New bounds of extended energy of a graph

TL;DR

This paper introduces the concept of extended energy of a graph based on an extended adjacency matrix, and establishes new bounds that improve upon existing ones, including Nordhaus-Gaddum-type bounds.

Contribution

It defines extended vertex energy and derives new upper and lower bounds for the extended energy of graphs, improving previous bounds and providing new inequalities.

Findings

New bounds involving graph order, size, and degrees

Improved upper bounds over existing results

Nordhaus-Gaddum-type bounds for extended energy

Abstract

The extended adjacency matrix of a graph with $n$ vertices is a real symmetric matrix of order $n\times n$ whose $(i,j)$-th entry is the average of the ratio of the degree of the vertex $i$ to that of the vertex $j$ and its reciprocal when $i,j$ are adjacent and zero otherwise.
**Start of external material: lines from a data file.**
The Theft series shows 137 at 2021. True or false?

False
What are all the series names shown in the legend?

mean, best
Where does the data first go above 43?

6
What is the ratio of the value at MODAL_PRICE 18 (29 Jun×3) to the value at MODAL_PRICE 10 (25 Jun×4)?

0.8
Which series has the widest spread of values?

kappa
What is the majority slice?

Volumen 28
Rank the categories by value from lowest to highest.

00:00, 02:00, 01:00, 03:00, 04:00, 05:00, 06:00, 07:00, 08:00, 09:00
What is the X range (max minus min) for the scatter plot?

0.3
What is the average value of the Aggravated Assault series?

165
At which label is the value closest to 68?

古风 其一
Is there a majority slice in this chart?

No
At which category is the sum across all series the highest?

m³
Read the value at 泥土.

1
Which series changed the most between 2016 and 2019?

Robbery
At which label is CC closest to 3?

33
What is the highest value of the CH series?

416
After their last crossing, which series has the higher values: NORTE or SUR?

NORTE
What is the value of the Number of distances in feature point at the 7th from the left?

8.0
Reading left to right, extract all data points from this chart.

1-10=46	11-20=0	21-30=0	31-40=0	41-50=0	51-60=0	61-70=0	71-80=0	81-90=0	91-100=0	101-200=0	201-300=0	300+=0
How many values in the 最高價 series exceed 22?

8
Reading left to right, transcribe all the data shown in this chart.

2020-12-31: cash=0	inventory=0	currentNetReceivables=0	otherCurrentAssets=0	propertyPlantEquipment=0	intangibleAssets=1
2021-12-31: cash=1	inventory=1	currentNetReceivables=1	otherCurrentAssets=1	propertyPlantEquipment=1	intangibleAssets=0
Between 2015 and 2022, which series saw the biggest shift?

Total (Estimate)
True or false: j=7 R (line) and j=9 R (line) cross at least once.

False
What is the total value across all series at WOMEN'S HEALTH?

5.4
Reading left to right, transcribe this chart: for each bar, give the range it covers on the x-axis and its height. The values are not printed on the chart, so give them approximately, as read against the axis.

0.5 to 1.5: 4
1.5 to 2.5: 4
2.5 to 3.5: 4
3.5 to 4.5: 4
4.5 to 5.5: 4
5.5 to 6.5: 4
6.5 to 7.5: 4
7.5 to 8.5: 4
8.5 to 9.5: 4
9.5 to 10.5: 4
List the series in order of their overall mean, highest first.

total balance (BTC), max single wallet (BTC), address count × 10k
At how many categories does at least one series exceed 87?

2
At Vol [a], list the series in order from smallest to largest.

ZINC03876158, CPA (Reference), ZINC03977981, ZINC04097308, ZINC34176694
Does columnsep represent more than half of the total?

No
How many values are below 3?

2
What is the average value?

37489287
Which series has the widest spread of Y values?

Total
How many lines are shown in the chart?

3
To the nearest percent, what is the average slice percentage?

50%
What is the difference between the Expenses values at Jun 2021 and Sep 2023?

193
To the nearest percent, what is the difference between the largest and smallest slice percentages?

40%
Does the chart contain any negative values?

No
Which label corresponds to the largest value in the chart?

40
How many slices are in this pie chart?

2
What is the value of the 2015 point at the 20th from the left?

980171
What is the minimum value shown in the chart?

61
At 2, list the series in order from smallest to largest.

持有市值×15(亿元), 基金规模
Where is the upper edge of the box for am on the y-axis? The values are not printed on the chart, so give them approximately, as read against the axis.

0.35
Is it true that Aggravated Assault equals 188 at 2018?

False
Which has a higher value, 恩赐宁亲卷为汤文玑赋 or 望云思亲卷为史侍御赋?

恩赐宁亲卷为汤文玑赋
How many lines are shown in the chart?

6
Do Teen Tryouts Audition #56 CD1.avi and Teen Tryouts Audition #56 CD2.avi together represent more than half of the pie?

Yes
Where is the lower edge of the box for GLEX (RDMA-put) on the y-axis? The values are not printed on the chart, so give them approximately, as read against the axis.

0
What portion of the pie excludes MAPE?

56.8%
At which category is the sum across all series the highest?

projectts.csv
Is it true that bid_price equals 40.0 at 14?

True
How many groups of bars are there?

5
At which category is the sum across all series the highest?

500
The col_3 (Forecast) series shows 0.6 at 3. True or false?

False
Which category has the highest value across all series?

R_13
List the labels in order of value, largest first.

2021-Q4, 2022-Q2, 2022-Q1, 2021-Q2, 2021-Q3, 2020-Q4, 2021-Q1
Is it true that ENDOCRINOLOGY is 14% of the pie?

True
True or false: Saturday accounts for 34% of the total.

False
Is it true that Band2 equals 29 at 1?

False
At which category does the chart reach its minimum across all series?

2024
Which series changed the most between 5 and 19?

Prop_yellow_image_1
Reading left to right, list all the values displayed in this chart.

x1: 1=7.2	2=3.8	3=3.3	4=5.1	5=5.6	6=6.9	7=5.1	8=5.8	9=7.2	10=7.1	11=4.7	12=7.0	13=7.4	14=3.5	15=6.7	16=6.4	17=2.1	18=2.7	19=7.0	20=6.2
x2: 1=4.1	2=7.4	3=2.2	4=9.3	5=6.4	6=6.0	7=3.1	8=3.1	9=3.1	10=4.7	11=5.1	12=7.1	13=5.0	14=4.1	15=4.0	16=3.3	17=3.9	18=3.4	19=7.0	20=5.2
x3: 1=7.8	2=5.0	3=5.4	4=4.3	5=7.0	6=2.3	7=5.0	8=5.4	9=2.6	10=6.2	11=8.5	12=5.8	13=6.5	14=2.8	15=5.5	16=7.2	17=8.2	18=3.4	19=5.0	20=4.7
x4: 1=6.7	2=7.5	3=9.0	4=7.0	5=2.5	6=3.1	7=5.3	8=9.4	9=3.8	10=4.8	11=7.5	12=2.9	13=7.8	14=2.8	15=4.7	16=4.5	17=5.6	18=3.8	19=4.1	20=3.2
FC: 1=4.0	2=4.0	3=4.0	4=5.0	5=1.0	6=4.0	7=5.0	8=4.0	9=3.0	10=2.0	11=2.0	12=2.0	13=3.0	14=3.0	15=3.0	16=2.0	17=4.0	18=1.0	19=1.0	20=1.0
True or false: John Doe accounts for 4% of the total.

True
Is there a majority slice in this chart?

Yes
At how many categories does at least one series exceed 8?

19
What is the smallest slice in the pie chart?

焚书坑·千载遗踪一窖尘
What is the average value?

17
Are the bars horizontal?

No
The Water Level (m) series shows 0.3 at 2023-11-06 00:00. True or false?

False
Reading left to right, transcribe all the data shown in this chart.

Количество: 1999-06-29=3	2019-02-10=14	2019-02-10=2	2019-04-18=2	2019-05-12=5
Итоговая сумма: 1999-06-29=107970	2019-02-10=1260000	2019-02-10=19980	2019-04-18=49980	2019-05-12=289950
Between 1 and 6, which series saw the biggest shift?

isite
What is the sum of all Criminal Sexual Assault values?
The aggregate of absolute eigenvalues of the extended adjacency matrix is termed the extended energy. In this paper, the concept of extended vertex energy is introduced, and some bounds of extended vertex energy are obtained. From there, we establish some new upper bounds of the extended energy of a graph involving order, size, largest, and smallest degree. We show that those are improvements of some existing bounds. Through direct manipulation, we have also established some more upper and lower bounds of extended energy, which are either better or incomparable with the existing bounds. Finally, some improved bounds of Nordhaus-Gaddum-type are found.